A MUM from Anglesey who developed panic attacks following the birth of her first child has spoken out about her experience to raise awareness of the mental health problems it can bring.

To mark Maternal Mental Health Awareness Week, Michelle Wyn Jones has joined North Wales healthcare professionals in calling for new and expectant mums to open up about their difficulties.

The mum-of-two is one of more than 450 women to have benefitted from the specialist support provided by Betsi Cadwaladr University Health Board’s Perinatal Mental Health Service in the last 12 months.

Michelle, from Amlwch, first developed panic attacks after the traumatic birth of her first child Caleb in February 2017, which left her “physically and mentally battered”.

“Straight away I started to have flashbacks, especially at night where I would play out the birth on repeat and in detail like a film,” she explained.

“Everything was super vivid – faces, voices, equipment, lighting, surroundings, and it would trigger feelings of panic in me.

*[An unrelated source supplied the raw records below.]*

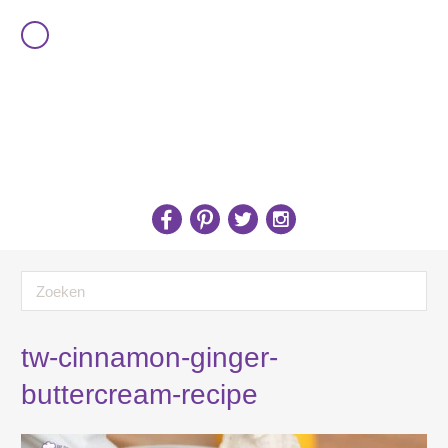
tw-cinnamon-ginger-
buttercream-recipe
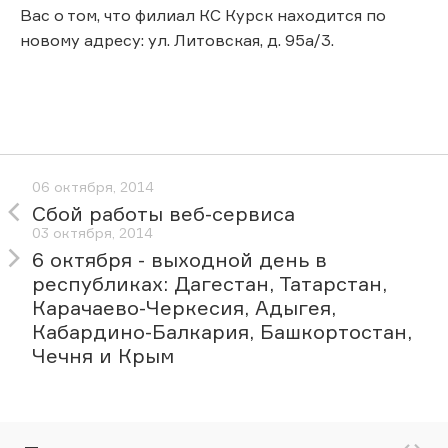
Вас о том, что филиал КС Курск находится по
новому адресу: ул. Литовская, д. 95а/3.
06 октября, 2014
Сбой работы веб-сервиса
03 октября, 2014
6 октября - выходной день в
республиках: Дагестан, Татарстан,
Карачаево-Черкесия, Адыгея,
Кабардино-Балкария, Башкортостан,
Чечня и Крым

“I struggled to talk about my birth, I avoided other people’s birth conversations, I hid my birthing books away and even hearing music from my labour would take me back there.”

Twelve months later, Michelle confronted her fears after receiving the bittersweet news that she was pregnant with her second child, Caron.

She was then referred to the Perinatal Mental Health Service and offered a form of therapy called ‘Rewind’, which helps women overcome birth trauma.

“Talking my birth through with Emma from the team during the first session really helped," Michelle said.

“I started to understand that it wasn’t my fault. I was able to bring my birthing books out of hiding and read them."

Caron Wyn Jones arrived safely via caesarean-section in November 2018, weighing at 9lbs 9oz.